公共政策の倫理学(旧地方自治の倫理学)

元藤沢市議酒井信孝のブログです。

任に堪えない総理の本音(泣言)

「このコロナについては、どのような状況で、どうするかということの、知見が私にはありません。ですから、専門家の委員の先生方に相談をさせていただきながら対応させていただいています。
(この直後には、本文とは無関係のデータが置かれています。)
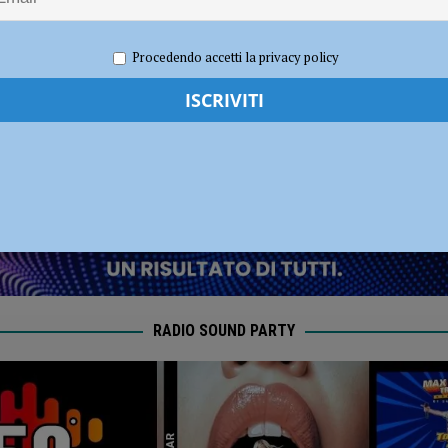
diera bianca”, Piacenza rilancia la campagna nazionale di Anci e Presidenza
Procedendo accetti la privacy policy
e 2021
Redazione FG
Economia
RADIO SOUND PARTY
」
 
これは、衆院予算委員会でコロナ対応の失態を追及された菅総理の答弁であるが、この「知見がない」という不用意な発言に、この人の無責任さが集約されているように思われれる。
知見がないから手に負えない、と言うのは、投げ出しているに等しい。
 
政策担当者が、専門家レベルの知見を有していることは望ましいが、必須ではない。
ただし、その分野の知見を理解できる必要はある。
少なくとも、メディアで紹介されている程度の話は理解でき、鵜吞みにせずに比較検討し、判断を下せなくてはならない。
 
曲がりなりにも、総理大臣は新型コロナウイルス感染症対策本部の本部長。
現下、国の最優先課題は新型コロナの感染拡大を収束させることであるのに、これに集中できないで、得意分野だとの自負があるのだろうが、経済策に欲が出る。
 
感染症対策には大して興味がないのだろう。
能力にも疑問を感じるが、能力以前に、取り組む意欲が感じられない。
 
専門家レベルの知見がないことが、いい加減な政策判断の言い訳にはならない。
最低限の知見すらないのは怠慢でしかない。
知見がないから責任は持てないというのであれば、さっさと適任者にバトンを渡すべきだ。
こういう無責任なのが、平気で責任ある立場に居座る権力の私物化が罷り通っているのがこの国の不幸であり、かつ最大のリスクだ。